Hari itu, tidak banyak yang dilakukan. Sore hari, kami
keluar ke pusat kecamatan untuk membeli makan. Banyak sekali bus yang ada di
pinggir jalan maupun sedang lewat mengarah ke kota. Heran sih, karena di
daerahku bus antar kecamatan masih belum seramai ini. Pusat kecamatannya juga
cukup ramai. Terdapat pasar, pertokoan, bahkan ada pusat perbelanjaan. Terdapat
alun-alun yang dikelilingi oleh perkantoran dan masjid raya.
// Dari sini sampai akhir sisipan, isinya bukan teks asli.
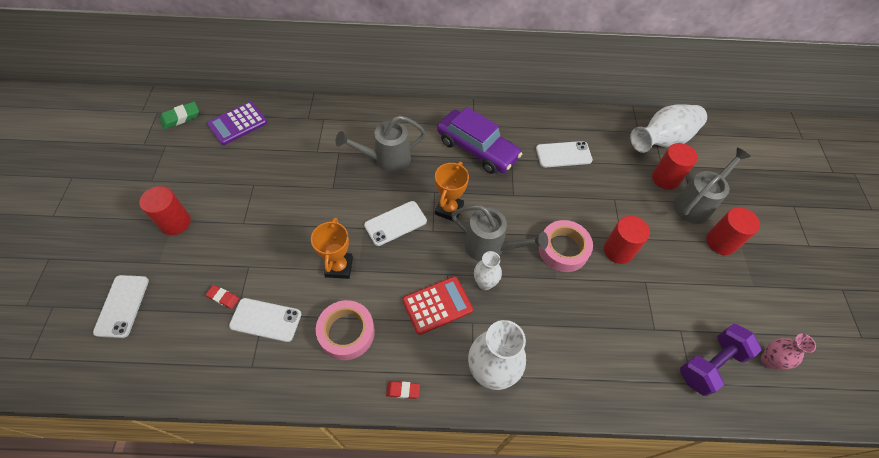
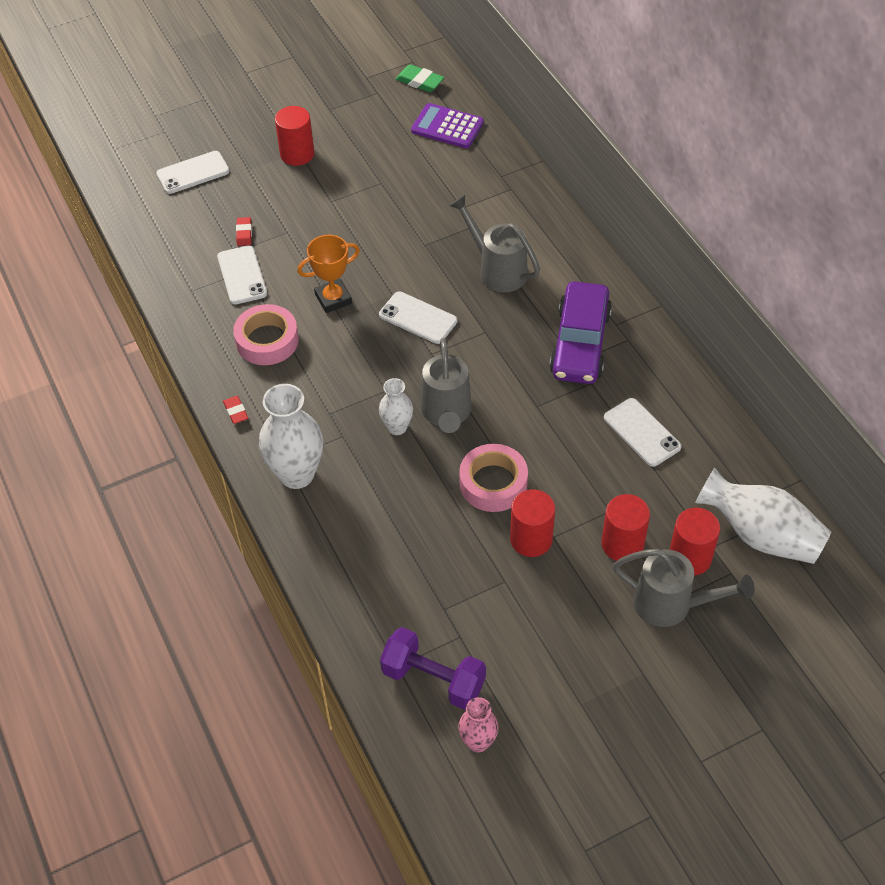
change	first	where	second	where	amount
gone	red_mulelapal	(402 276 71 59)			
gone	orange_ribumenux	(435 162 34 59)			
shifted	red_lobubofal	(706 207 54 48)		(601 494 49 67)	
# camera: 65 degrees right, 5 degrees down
Cukup ramai untuk
ukuran kecamatan menurutku. Mirip dengan kota kecil.
-
Kamis, 7 Oktober 2021 -
Pagi ini cuaca masih tidak cerah. Awan menutupi langit
namun tidak turun hujan. Dendi mengajakku untuk berkunjung ke kolam ikannya, 500
meter dari rumahnya. Aku menurut. Pakan ikan (pelet) dibawa dan kami berjalan
menuju kolam. Ada 3 petak (jika tidak salah) yang diisi ikan mujair. Petak
kolam ini bersebelahan dengan sawah yang lumayan luas. Dari sini, pasar
Cikatomas bisa dilihat. Aku beri makan ikan-ikan tersebut dan mereka berebut
untuk memakan pelet yang aku lemparkan.
Dendi kemudian mengajak untuk membeli surabi. Kami
berjalan ke pinggir jalan besar untuk membeli surabi dan rempeyek dan kemudian
kembali kami bawa ke saung kolam. Kami makan camilan tersebut hingga habis.
Surabinya sama seperti di tempat Ardi. Tidak ada rasanya dan rasa gosongnya
kerasa (enak tapi). Merasa puas di kolam, kami akhirnya pulang ke rumah. Kami
bersiap untuk melakukan kegiatan selanjutnya (di bagian selanjutnya).